In the early days of US President’s Donald Trump’s second stint in the White House, presidential norms, congressional statutes, Supreme Court decisions and even clear constitutional constraints have been summarily brushed aside as mere inconveniences. In keeping with the presidential Caesarism he has thus far exhibited – and many of his supporters have enthusiastically cheered on – it would not be shocking to see Trump attempt to stay in office for a third term.
In fact, longtime Trump whisperer Steve Bannon openly floated this idea at Conservative Political Action Conference (CPAC) and Trump himself followed suit more than once. House Republican Committee Chair Kevin Hern tried to dismiss Trump’s comments, claiming, “He understands the Constitution. … [H]e knows the Democrats are going to go crazy. He loves messing with them, and they’re so easy to get riled up, so there’s no way he thinks he’s going to have a third term.” But Trump made his apologists look like fools when he subsequently expressed to NBC News that he is “not joking” about seeking a third term.

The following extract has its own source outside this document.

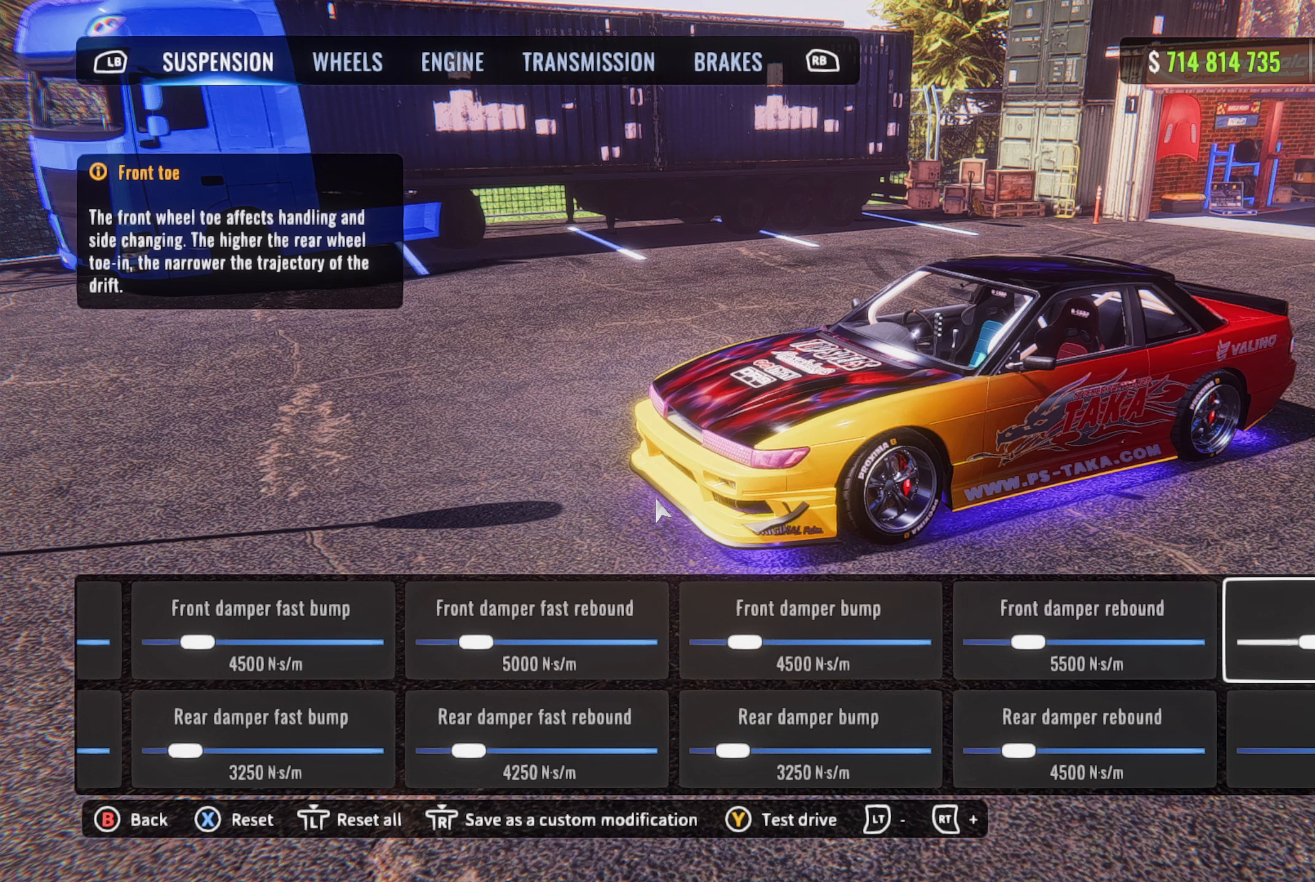
{"dt_ms": 500, "buttons": [], "left_stick": "right", "right_stick": "center", "events": []}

It’s time to take this threat seriously.
I’ll give you the bad news first: While most of us are aware that the Constitution prohibits a president from serving more than two terms, some legal scholars have argued that there is a loophole that Trump, despite being twice-elected, could exploit. Unlike his plainly unconstitutional attempt to abolish birthright citizenship for everyone except the children of citizens and green card holders, the third-term question has been a live and serious debate within legal circles for years prior to Trump’s ascent.
Now for the good news: The best reading of the Constitution really does rule out a third Trump term. In the end, even the sophisticated legal arguments for allowing a third presidential term depend on exploiting loopholes in a document that isn’t written to exhaustively anticipate and exclude them and therefore, as Chief Justice John Marshall warned us, end up undermining the very foundations of our Republic.
Ordinarily, this is the point where I would bring in relevant case law, or precedents of various kinds, to help elucidate the constitutional dispute. But since the ratification of the 22nd Amendment – the term-limit amendment enacted after Franklin Delano Roosevelt became the only president to serve more than two terms – the two-term norm has been so firmly observed and accepted that the courts have not had to formally adjudicate it – until now, that is, when a norm-buster like Trump arrived on the scene and made it a live issue for the first time.
What’s the (Alleged) Loophole?
The basic idea is this: the 22nd Amendment contains two prohibitions:
- A person may not be elected to the presidency more than twice.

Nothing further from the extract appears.